E ancora: “Ricordo che allo stato delle previsioni vigenti, iniziative di regioni (o di province autonome ndr) che comportino l’introduzione di misure meno restrittive di quelle disposte su base nazionale non sono possibili perché in contrasto con le norme del decreto legge 19 del 2020“ (Conte dice no, Kompatscher dice sì: approvato il ddl per la fase 2 in Alto Adige).

Lo stop del ministro per i rapporti con le regioni agli indipendentismi territoriali almeno fino a dopo la metà di maggio non era dunque piaciuto al presidente della provincia di Bolzano, il quale aveva deciso di intraprendere la strada del ddl che a livello locale doveva portare a riaperture anticipate rispetto al resto del paese: 11 maggio per parrucchieri, estetisti, servizi alla persona ed attività culturali, bar e ristoranti, il 25 maggio per le strutture ricettive.
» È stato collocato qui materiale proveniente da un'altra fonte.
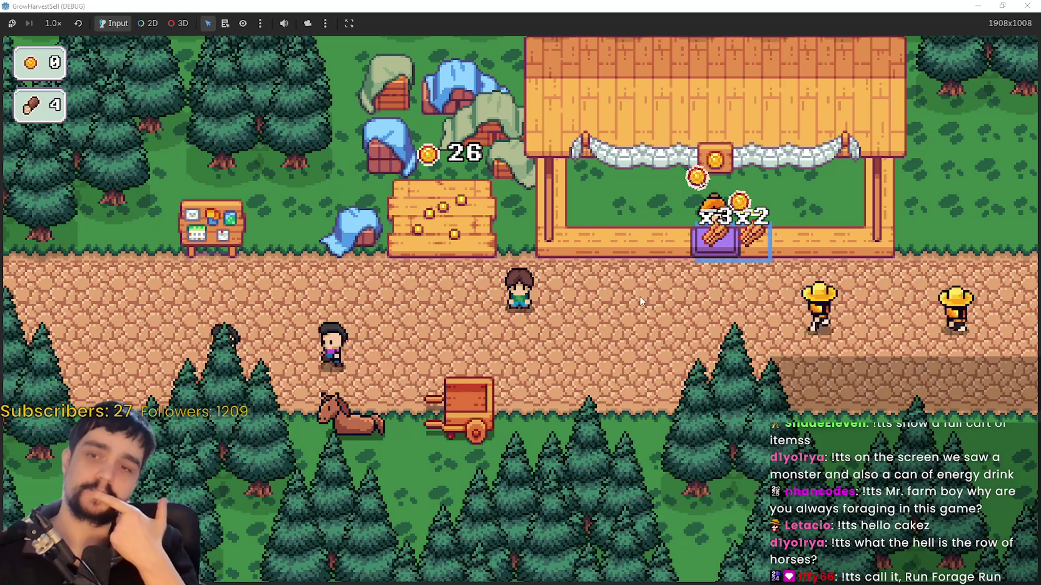
key(w)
Il 2 maggio però, subodorando aria di scontro istituzionale reale, il presidente della Provincia ha emanato a scopo preventivo un’ordinanza di transizione ‘fino alla legge provinciale sulla fase 2’. Il che è equivalso a far ammettere al governo locale di non essere più sicuri di un avvallo del governo nazionale rispetto a una svolta autonomista sulla gestione delle riaperture.
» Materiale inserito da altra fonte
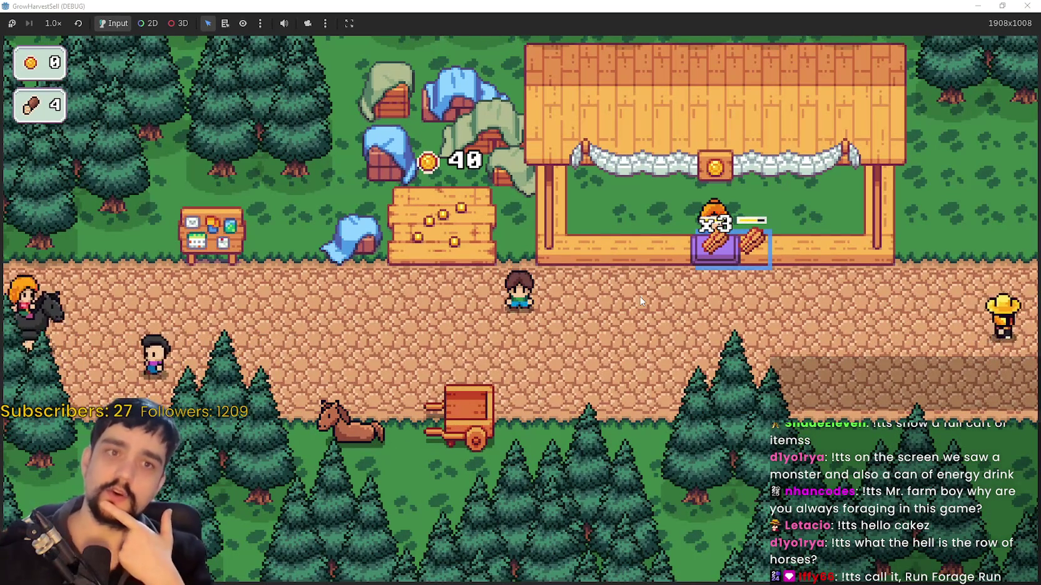
key(s)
Un atto ordinario che aveva molto il sapore dell’allerta in vista di una possibile retromarcia, nonostante già dalla sera del 27 aprile il braccio di ferro con Roma sembrava innescato, con tanto di grandi proclami dal sapore pre elettorale da parte dei vertici della Svp .

Proclami capaci di sollevare tuttavia non altro effetto che quello di ravvivare pericolosi focolai di indipendentismo locale con iniziative organizzate (Volkspartei shock si ribella a Roma: “Stop alla cooperazione con il governo” “Los von Rom”: spunta la scritta fiammeggiante a Villabassa. Sul posto i carabinieri)

Un’iniziativa sostenuta anche dalle frange più radicali e strumentalizzata come occasione di ‘rottura’ degli obblighi verso lo Stato e per chiedere una emancipazione integrale dell’Alto Adige”, ha sottolineato ieri il deputato di Fratelli d’Italia Francesco Lollobrigida.

Anche la Lega, partner di governo e pur favorevole alla gestione autonoma della fase 2 sulle riaperture, ha condannato con forza gli episodi avvenuti nella notte tra l’1 e il 2 maggio (Los Von Rom’, la Lega: “Provocazione delirante in un momento delicato per la comunità”).

Ma il problema ora rimane un altro: quello della giustificazione di una eventuale marcia indietro sulla promessa di ‘gran ribellione’ contro il centralismo romano. Una magra figura alla quale la Volkspartei dovrebbe rimediare davanti al proprio elettorato, peraltro già ridotto all’osso. Probabilmente andando avanti con il ddl senza ricalibrare le attese in barba al veto romano.

Nel frattempo Boccia non lo ha detto, ma lo ha fatto intendere. L’Alto Adige dovrà attendere.